> [Task brief] Write out every line of the records below word for word, omitting the pictures.
==*==
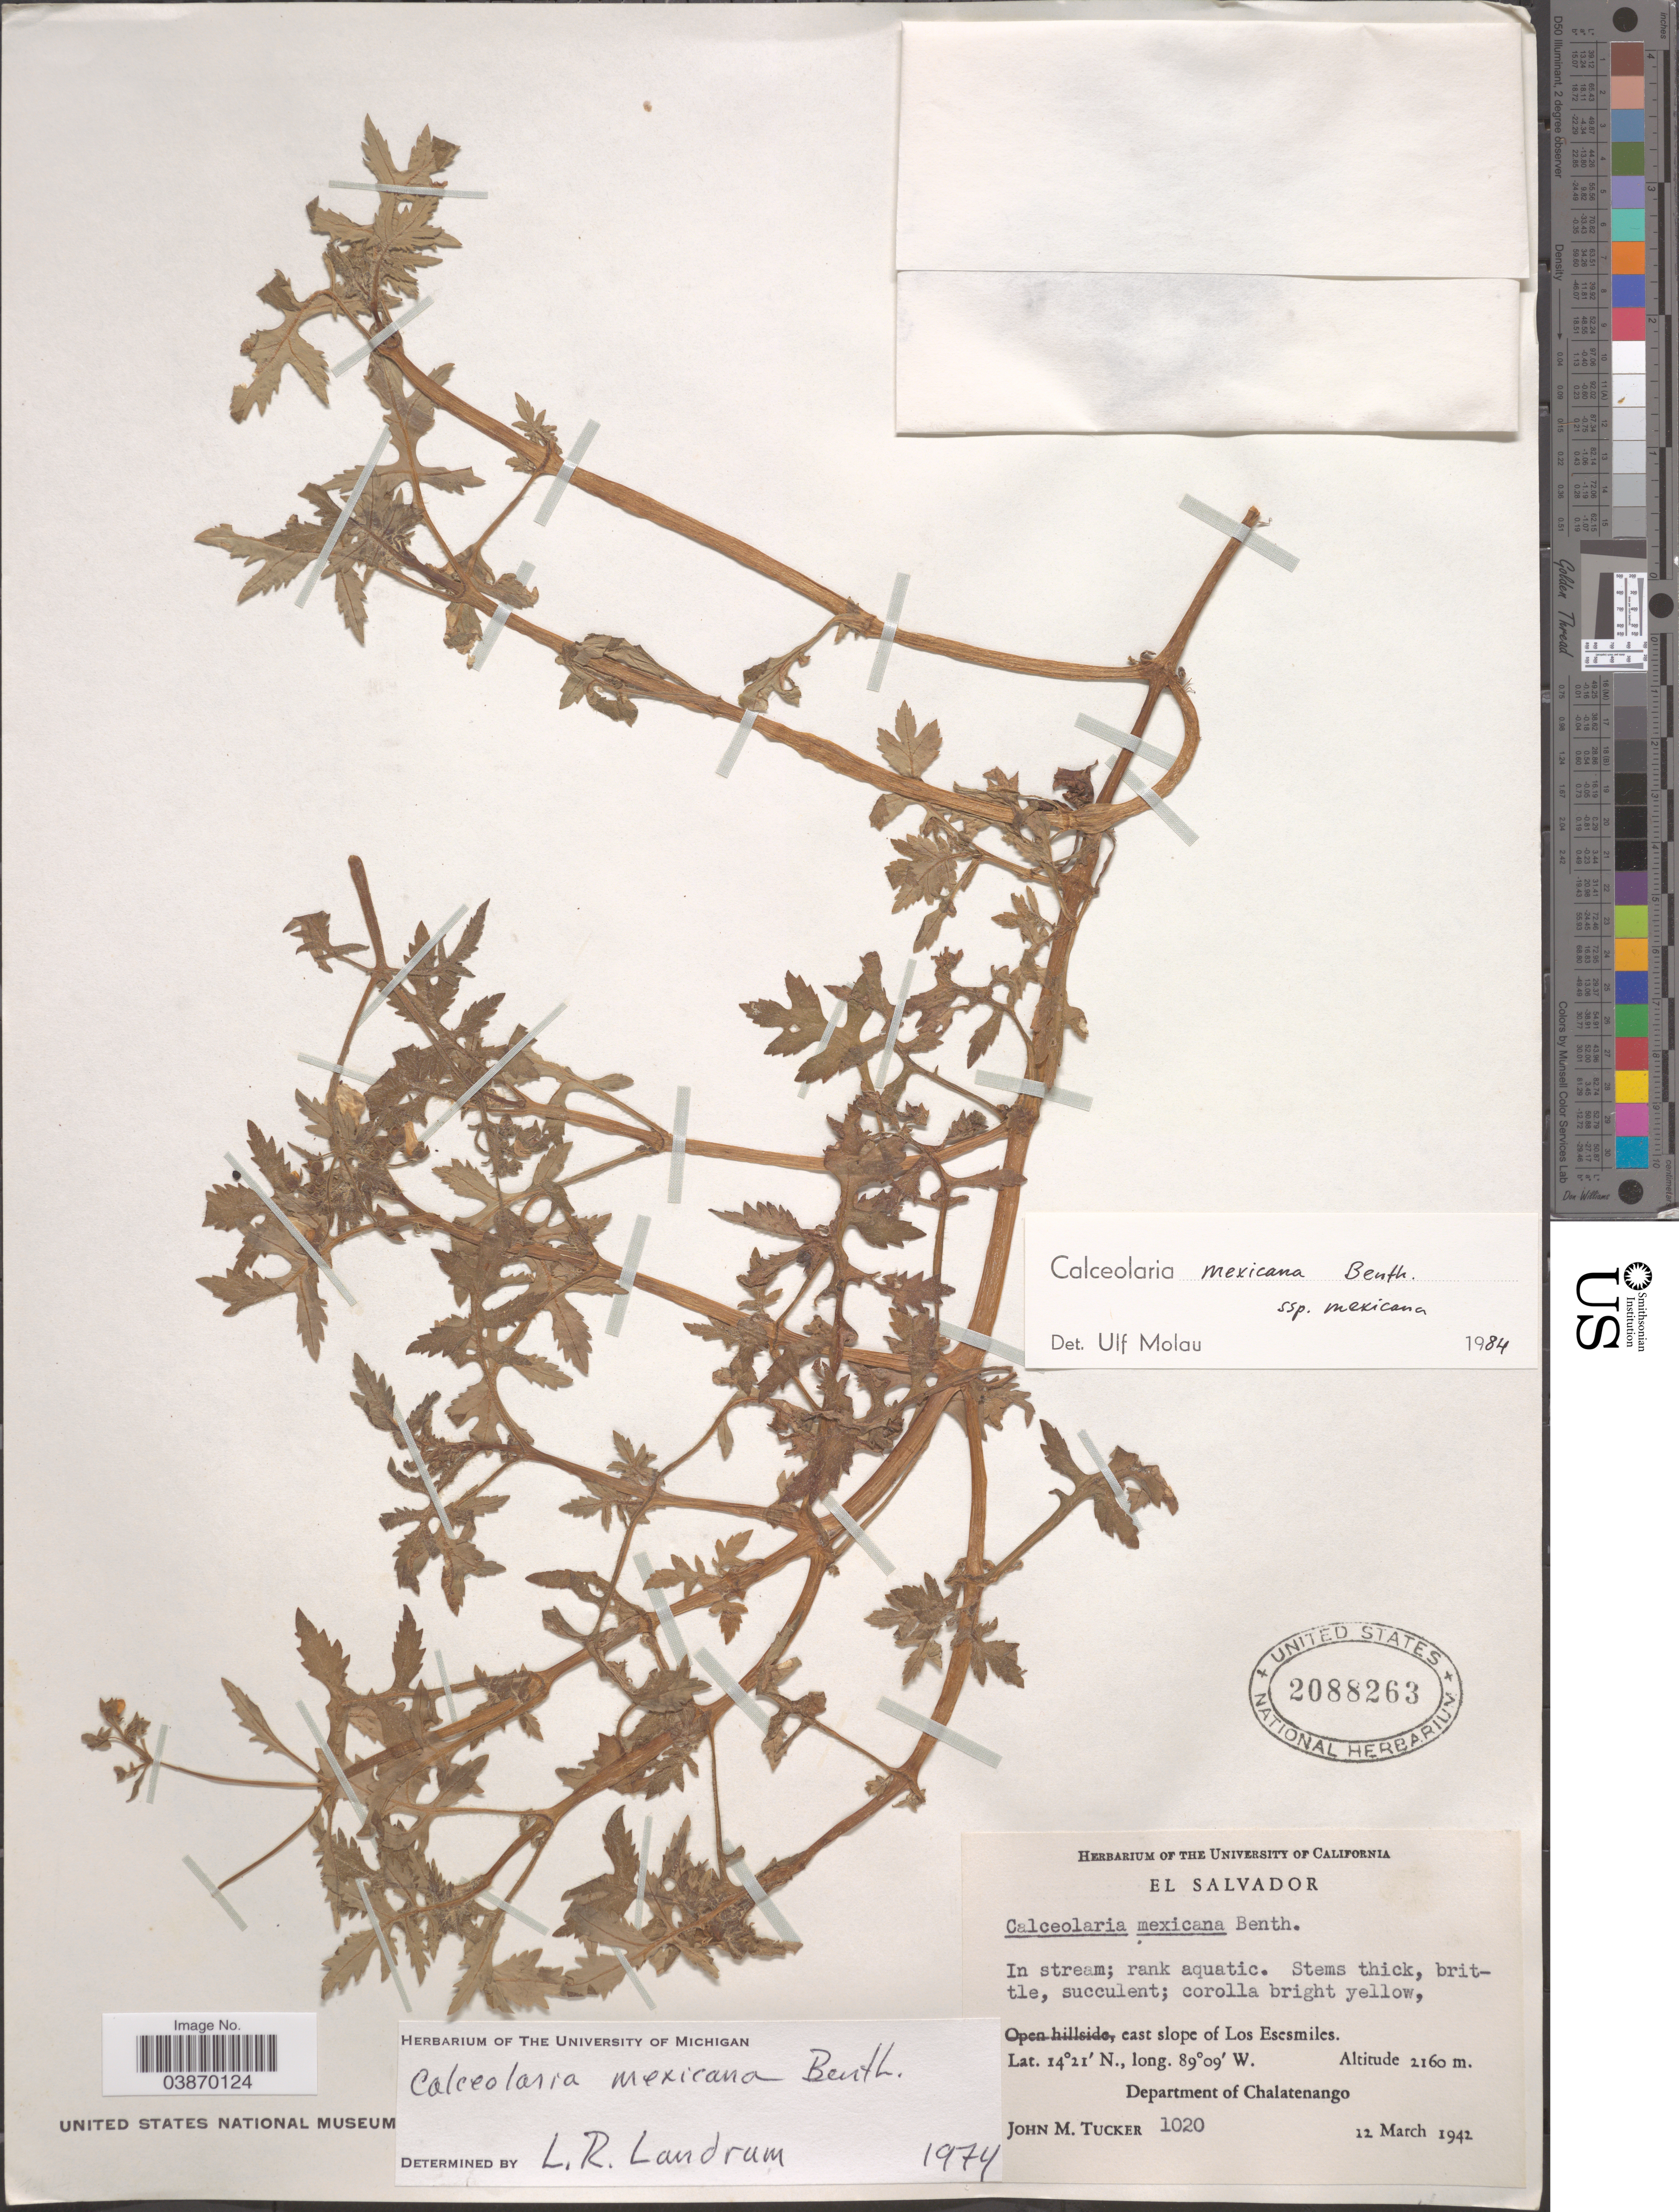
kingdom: Plantae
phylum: Tracheophyta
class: Magnoliopsida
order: Lamiales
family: Calceolariaceae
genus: Calceolaria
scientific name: Calceolaria mexicana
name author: Benth.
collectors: J. M. Tucker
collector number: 1020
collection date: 1942-03-12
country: El Salvador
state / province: Chalatenango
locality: East slope of Los Esesmiles. Department of Chalatenango.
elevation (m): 2160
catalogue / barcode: US 2088263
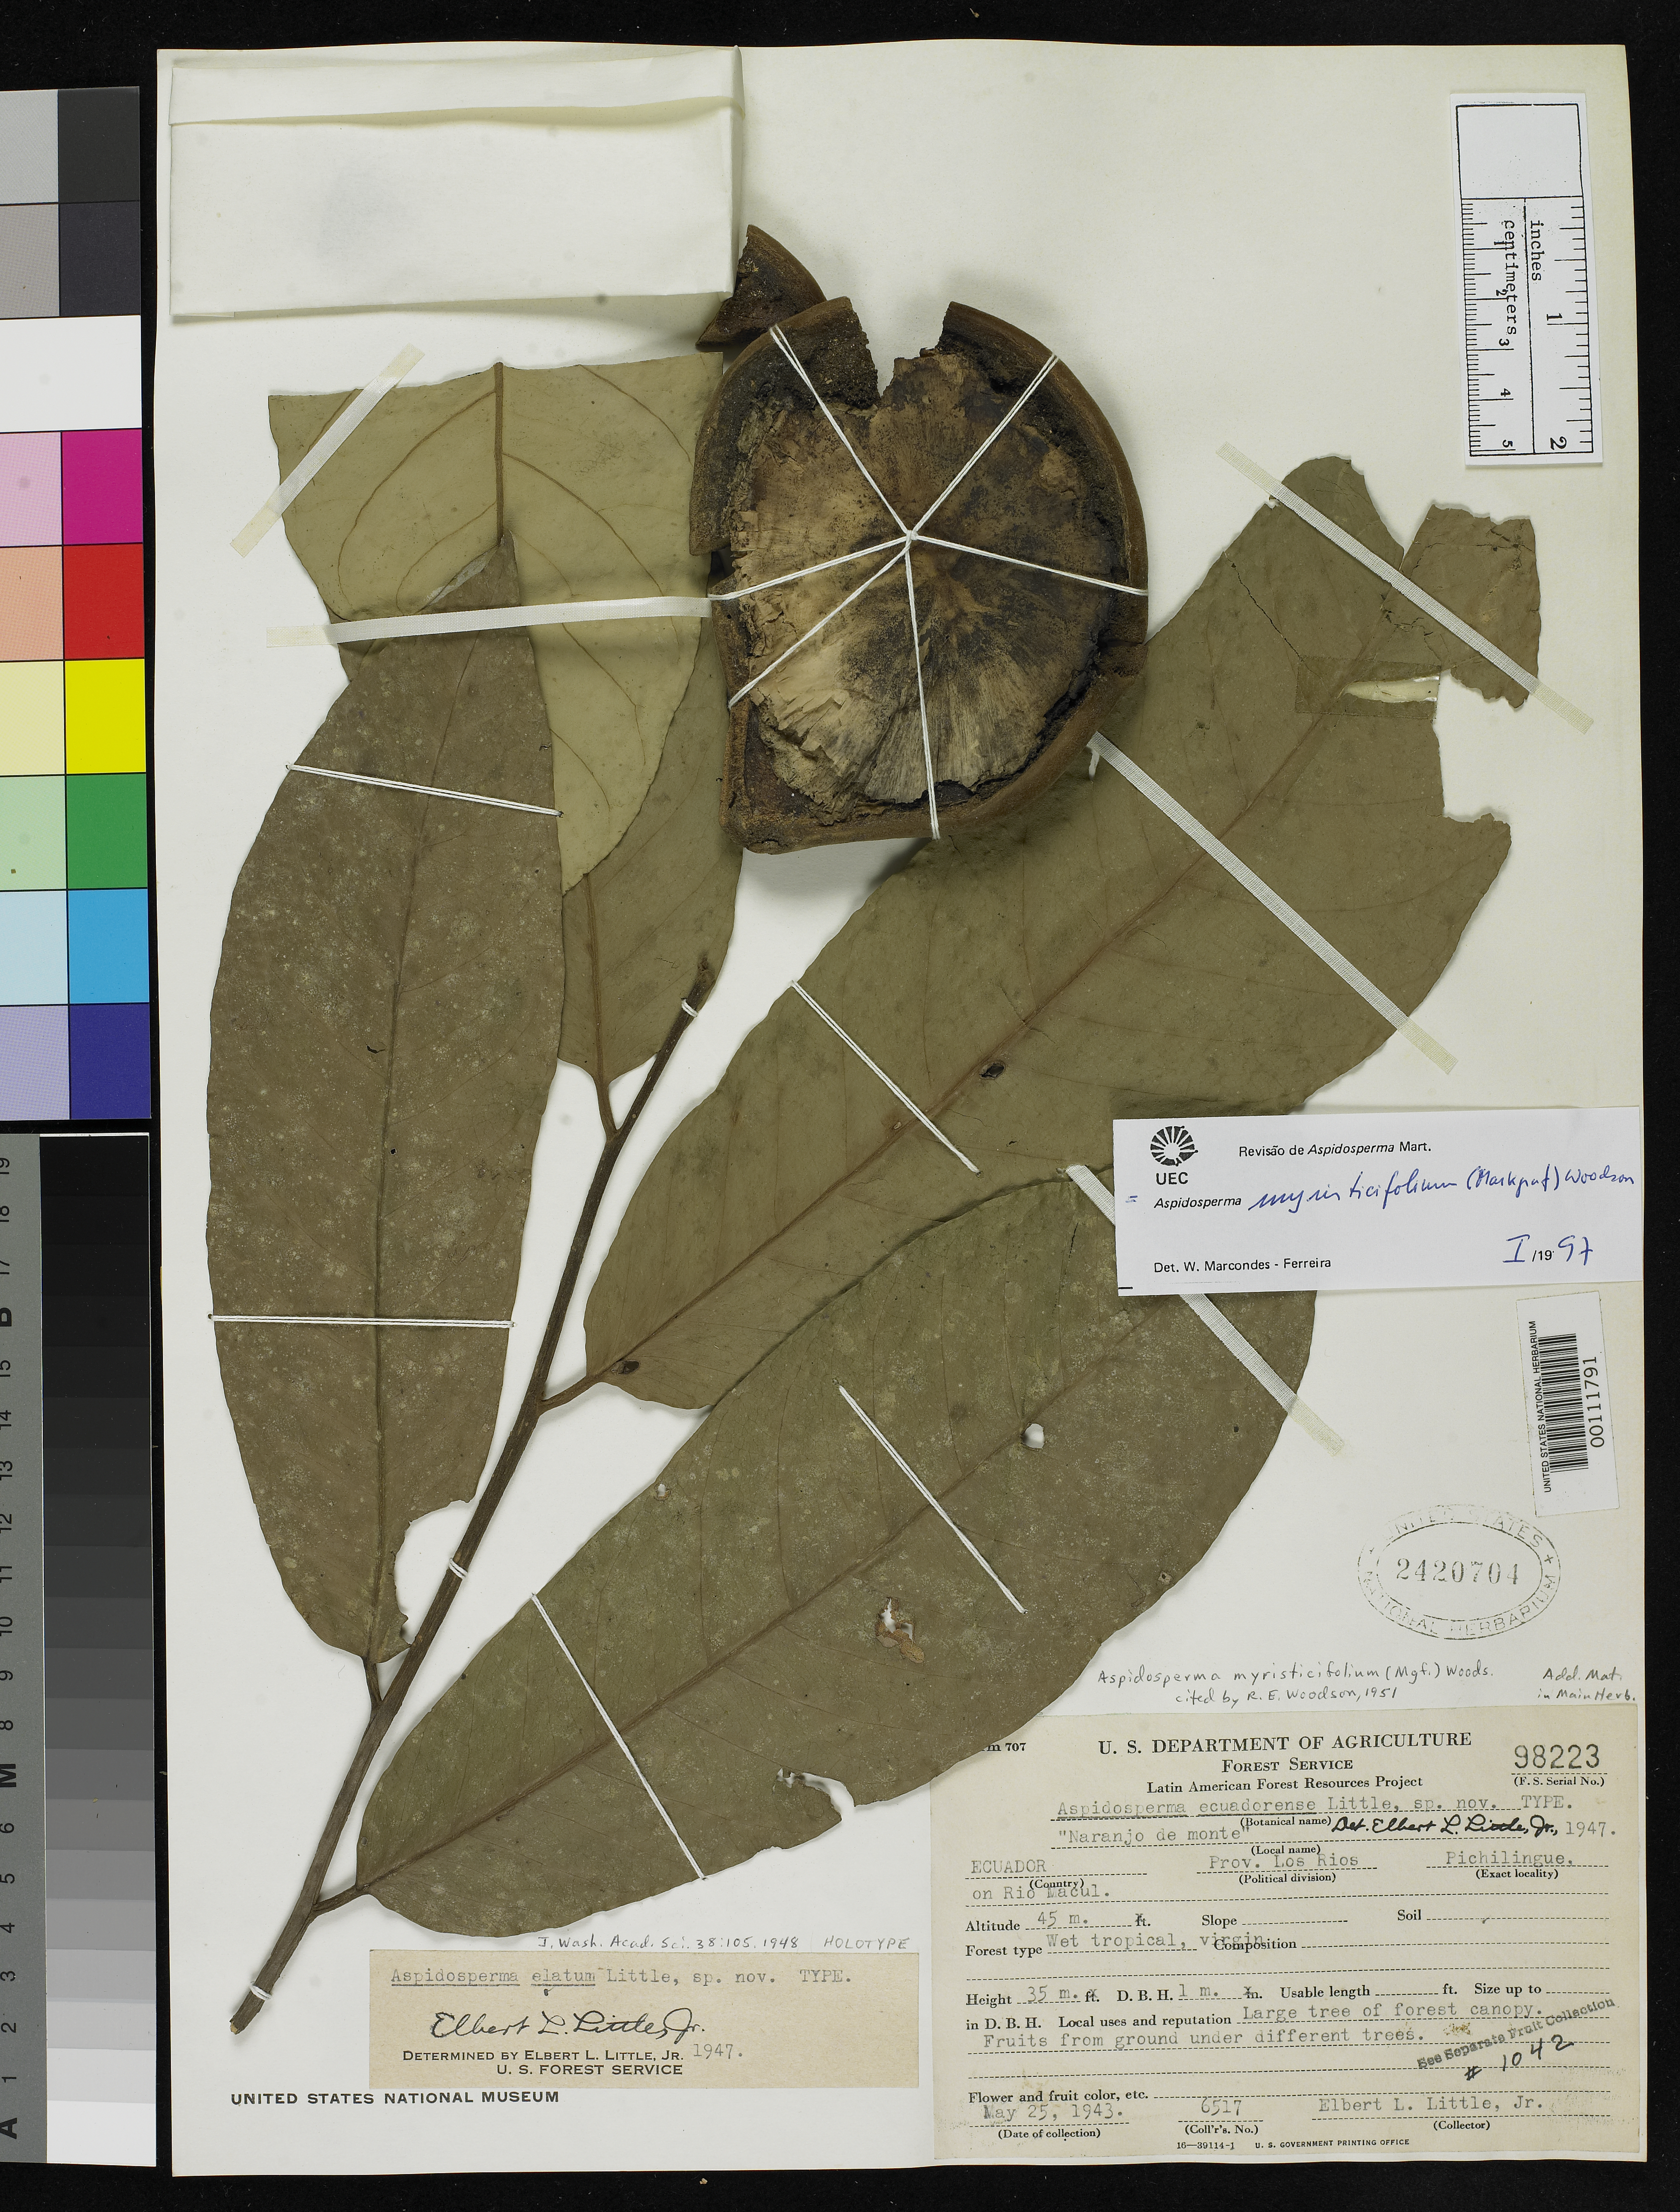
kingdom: Plantae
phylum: Tracheophyta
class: Magnoliopsida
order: Gentianales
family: Apocynaceae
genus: Aspidosperma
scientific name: Aspidosperma elatum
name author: Little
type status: Holotype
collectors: E. L. Little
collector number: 6517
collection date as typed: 25 May 1943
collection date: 1943-05-25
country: Ecuador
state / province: Los Ríos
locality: Pichilingue on Rio Macul.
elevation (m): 45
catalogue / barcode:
==*==
> [Result of this task]
kingdom: Plantae
phylum: Tracheophyta
class: Magnoliopsida
order: Lamiales
family: Calceolariaceae
genus: Calceolaria
scientific name: Calceolaria mexicana
name author: Benth.
collectors: J. M. Tucker
collector number: 1020
collection date: 1942-03-12
country: El Salvador
state / province: Chalatenango
locality: East slope of Los Esesmiles. Department of Chalatenango.
elevation (m): 2160
catalogue / barcode: US 2088263
kingdom: Plantae
phylum: Tracheophyta
class: Magnoliopsida
order: Gentianales
family: Apocynaceae
genus: Aspidosperma
scientific name: Aspidosperma elatum
name author: Little
type status: Holotype
collectors: E. L. Little
collector number: 6517
collection date as typed: 25 May 1943
collection date: 1943-05-25
country: Ecuador
state / province: Los Ríos
locality: Pichilingue on Rio Macul.
elevation (m): 45
catalogue / barcode:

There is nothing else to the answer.